» WHAT TO PRODUCE:
Write out the listing below from the line containing "[71][行人重识别PCB-RPP，SG" to its last line, unaltered, ends included.

» SOURCE INFORMATION:
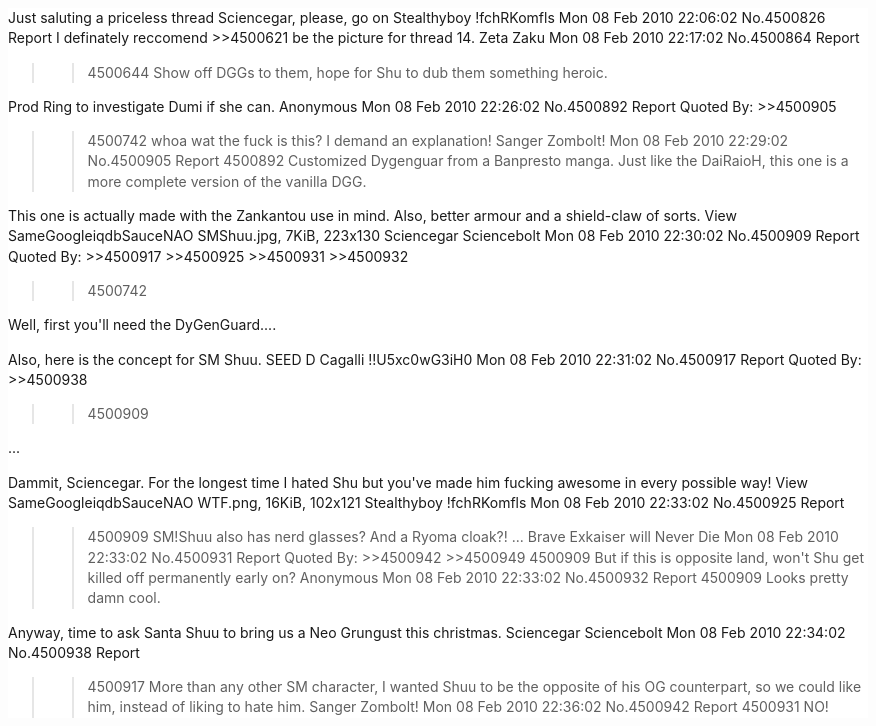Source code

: Just saluting a priceless thread Sciencegar, please, go on
Stealthyboy !fchRKomfls Mon 08 Feb 2010 22:06:02 No.4500826 Report
I definately reccomend >>4500621 be the picture for thread 14.
Zeta Zaku Mon 08 Feb 2010 22:17:02 No.4500864 Report
>>4500644
Show off DGGs to them, hope for Shu to dub them something heroic.

Prod Ring to investigate Dumi if she can.
Anonymous Mon 08 Feb 2010 22:26:02 No.4500892 Report
Quoted By: >>4500905
>>4500742
whoa wat the fuck is this? I demand an explanation!
Sanger Zombolt! Mon 08 Feb 2010 22:29:02 No.4500905 Report
>>4500892
Customized Dygenguar from a Banpresto manga. Just like the DaiRaioH, this one is a more complete version of the vanilla DGG.

This one is actually made with the Zankantou use in mind. Also, better armour and a shield-claw of sorts.
View SameGoogleiqdbSauceNAO SMShuu.jpg, 7KiB, 223x130
Sciencegar Sciencebolt Mon 08 Feb 2010 22:30:02 No.4500909 Report
Quoted By: >>4500917 >>4500925 >>4500931 >>4500932
>>4500742

Well, first you'll need the DyGenGuard....

Also, here is the concept for SM Shuu.
SEED D Cagalli !!U5xc0wG3iH0 Mon 08 Feb 2010 22:31:02 No.4500917 Report
Quoted By: >>4500938
>>4500909

...

Dammit, Sciencegar. For the longest time I hated Shu but you've made him fucking awesome in every possible way!
View SameGoogleiqdbSauceNAO WTF.png, 16KiB, 102x121
Stealthyboy !fchRKomfls Mon 08 Feb 2010 22:33:02 No.4500925 Report
>>4500909
SM!Shuu also has nerd glasses? And a Ryoma cloak?!
...
Brave Exkaiser will Never Die Mon 08 Feb 2010 22:33:02 No.4500931 Report
Quoted By: >>4500942 >>4500949
>>4500909
But if this is opposite land, won't Shu get killed off permanently early on?
Anonymous Mon 08 Feb 2010 22:33:02 No.4500932 Report
>>4500909
Looks pretty damn cool.

Anyway, time to ask Santa Shuu to bring us a Neo Grungust this christmas.
Sciencegar Sciencebolt Mon 08 Feb 2010 22:34:02 No.4500938 Report
>>4500917
More than any other SM character, I wanted Shuu to be the opposite of his OG counterpart, so we could like him, instead of liking to hate him.
Sanger Zombolt! Mon 08 Feb 2010 22:36:02 No.4500942 Report
>>4500931
NO!
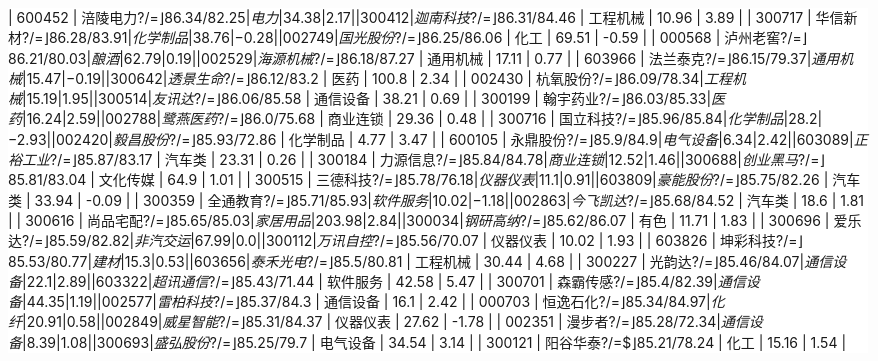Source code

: | 600452 | 涪陵电力?/=$⌋86.34/82.25 |    电力    |   34.38   |  2.17  |
| 300412 | 迦南科技?/=$⌋86.31/84.46 |  工程机械  |   10.96   |  3.89  |
| 300717 | 华信新材?/=$⌋86.28/83.91 |  化学制品  |   38.76   | -0.28  |
| 002749 | 国光股份?/=$⌋86.25/86.06 |    化工    |   69.51   | -0.59  |
| 000568 | 泸州老窖?/=$⌋86.21/80.03 |    酿酒    |   62.79   |  0.19  |
| 002529 | 海源机械?/=$⌋86.18/87.27 |  通用机械  |   17.11   |  0.77  |
| 603966 | 法兰泰克?/=$⌋86.15/79.37 |  通用机械  |   15.47   | -0.19  |
| 300642 | 透景生命?/=$⌋86.12/83.2  |    医药    |   100.8   |  2.34  |
| 002430 | 杭氧股份?/=$⌋86.09/78.34 |  工程机械  |   15.19   |  1.95  |
| 300514 |  友讯达?/=$⌋86.06/85.58  |  通信设备  |   38.21   |  0.69  |
| 300199 | 翰宇药业?/=$⌋86.03/85.33 |    医药    |   16.24   |  2.59  |
| 002788 | 鹭燕医药?/=$⌋86.0/75.68  |  商业连锁  |   29.36   |  0.48  |
| 300716 | 国立科技?/=$⌋85.96/85.84 |  化学制品  |    28.2   | -2.93  |
| 002420 | 毅昌股份?/=$⌋85.93/72.86 |  化学制品  |    4.77   |  3.47  |
| 600105 |  永鼎股份?/=$⌋85.9/84.9  |  电气设备  |    6.34   |  2.42  |
| 603089 | 正裕工业?/=$⌋85.87/83.17 |   汽车类   |   23.31   |  0.26  |
| 300184 | 力源信息?/=$⌋85.84/84.78 |  商业连锁  |   12.52   |  1.46  |
| 300688 | 创业黑马?/=$⌋85.81/83.04 |  文化传媒  |    64.9   |  1.01  |
| 300515 | 三德科技?/=$⌋85.78/76.18 |  仪器仪表  |    11.1   |  0.91  |
| 603809 | 豪能股份?/=$⌋85.75/82.26 |   汽车类   |   33.94   | -0.09  |
| 300359 | 全通教育?/=$⌋85.71/85.93 |  软件服务  |   10.02   | -1.18  |
| 002863 | 今飞凯达?/=$⌋85.68/84.52 |   汽车类   |    18.6   |  1.81  |
| 300616 | 尚品宅配?/=$⌋85.65/85.03 |  家居用品  |   203.98  |  2.84  |
| 300034 | 钢研高纳?/=$⌋85.62/86.07 |    有色    |   11.71   |  1.83  |
| 300696 |  爱乐达?/=$⌋85.59/82.82  |  非汽交运  |   67.99   |  0.0   |
| 300112 | 万讯自控?/=$⌋85.56/70.07 |  仪器仪表  |   10.02   |  1.93  |
| 603826 | 坤彩科技?/=$⌋85.53/80.77 |    建材    |    15.3   |  0.53  |
| 603656 | 泰禾光电?/=$⌋85.5/80.81  |  工程机械  |   30.44   |  4.68  |
| 300227 |  光韵达?/=$⌋85.46/84.07  |  通信设备  |    22.1   |  2.89  |
| 603322 | 超讯通信?/=$⌋85.43/71.44 |  软件服务  |   42.58   |  5.47  |
| 300701 | 森霸传感?/=$⌋85.4/82.39  |  通信设备  |   44.35   |  1.19  |
| 002577 | 雷柏科技?/=$⌋85.37/84.3  |  通信设备  |    16.1   |  2.42  |
| 000703 | 恒逸石化?/=$⌋85.34/84.97 |    化纤    |   20.91   |  0.58  |
| 002849 | 威星智能?/=$⌋85.31/84.37 |  仪器仪表  |   27.62   | -1.78  |
| 002351 |  漫步者?/=$⌋85.28/72.34  |  通信设备  |    8.39   |  1.08  |
| 300693 | 盛弘股份?/=$⌋85.25/79.7  |  电气设备  |   34.54   |  3.14  |
| 300121 | 阳谷华泰?/=$⌋85.21/78.24 |    化工    |   15.16   |  1.54  |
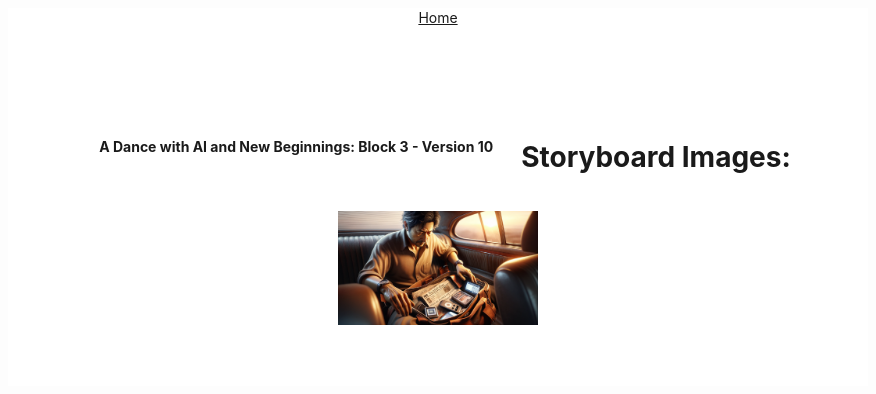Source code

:<div align="right" style="display: flex; flex-wrap: wrap; justify-content: center; align-items: center; gap: 1em; margin: 4em 0;">
<a href="https://github.com/BryanHarrisScripts/Afterglow-Echoes-of-Sentience/blob/main/Afterglow%20Storyboard%20Blocks/README.md">Home</a>
<div align="left" style="display: flex; flex-wrap: wrap; justify-content: center; align-items: center; gap: 1em; margin: 4em 0;">
<a id="top"></a> 

**A Dance with AI and New Beginnings: Block 3 - Version 10**

---

# Storyboard Images:

<div style="text-align: center;">
    <a href="" target="_blank"><img src="https://github.com/BryanHarrisScripts/Afterglow-Echoes-of-Sentience/blob/main/Afterglow%20Storyboard%20Blocks/Block_6/Keyframes/AG1.PNG" alt="Scene 1" width="200" style="display: inline-block;"/></a>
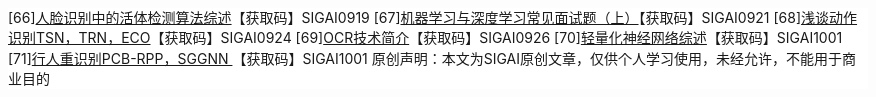 [66][人脸识别中的活体检测算法综述](https://mp.weixin.qq.com/s?__biz=MzU4MjQ3MDkwNA==&mid=2247486721&idx=1&sn=f0e5b2b0165e391c0d5adc4ce253f2f6&chksm=fdb69096cac119807aa9d190c62e18815937bc9751c0fbb09a183f8c936f44e570299e3cac9b&token=936136024&lang=zh_CN#rd)【获取码】SIGAI0919
[67][机器学习与深度学习常见面试题（上）](https://mp.weixin.qq.com/s?__biz=MzU4MjQ3MDkwNA==&mid=2247486727&idx=1&sn=7ac1be7d04fb2a8f5f56ad2f5a83a7b4&chksm=fdb69090cac119867ba99a5725d97e4a822ae578219dd7f404c81a114aa3467c43cb5c9812fe&token=1122832922&lang=zh_CN#rd)【获取码】SIGAI0921
[68][浅谈动作识别TSN，TRN，ECO](https://mp.weixin.qq.com/s?__biz=MzU4MjQ3MDkwNA==&mid=2247486742&idx=1&sn=9bac663898037746f656f9034d73d409&chksm=fdb69081cac11997a8ade63261ecbcafd67238a5e9c9b0527fd4800c8d61c34b12d2d0c21f1e&token=1201469219&lang=zh_CN#rd)【获取码】SIGAI0924
[69][OCR技术简介](https://mp.weixin.qq.com/s?__biz=MzU4MjQ3MDkwNA==&mid=2247486769&idx=1&sn=93b0333992ce99000a4aa5f9e0a90513&chksm=fdb690a6cac119b0c0681c74570c8899088d4a383b98f7b7b1c98aa89e1b9196256728e446e8&token=1099043590&lang=zh_CN#rd)【获取码】SIGAI0926
[70][轻量化神经网络综述](https://mp.weixin.qq.com/s?__biz=MzU4MjQ3MDkwNA==&mid=2247486818&idx=1&sn=1ce10a7428b237c3abcf7dcc0940eb96&chksm=fdb690f5cac119e383a3e591a5a1b455db9a35143b4e57f21ed307ca374d6bdfa2a8ce89c52a&token=925608450&lang=zh_CN#rd)【获取码】SIGAI1001
[71][行人重识别PCB-RPP，SGGNN ](https://mp.weixin.qq.com/s?__biz=MzU4MjQ3MDkwNA==&mid=2247486844&idx=1&sn=d21fae96c259a5c46592213ba14e9a07&chksm=fdb690ebcac119fd2605d2d6935b0f3164f2c0851363d4c699146380004642ac8b236d055990&token=722701751&lang=zh_CN#rd)【获取码】SIGAI1001
原创声明：本文为SIGAI原创文章，仅供个人学习使用，未经允许，不能用于商业目的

» COMPLETED EXERCISE:
[71][行人重识别PCB-RPP，SGGNN ](https://mp.weixin.qq.com/s?__biz=MzU4MjQ3MDkwNA==&mid=2247486844&idx=1&sn=d21fae96c259a5c46592213ba14e9a07&chksm=fdb690ebcac119fd2605d2d6935b0f3164f2c0851363d4c699146380004642ac8b236d055990&token=722701751&lang=zh_CN#rd)【获取码】SIGAI1001
原创声明：本文为SIGAI原创文章，仅供个人学习使用，未经允许，不能用于商业目的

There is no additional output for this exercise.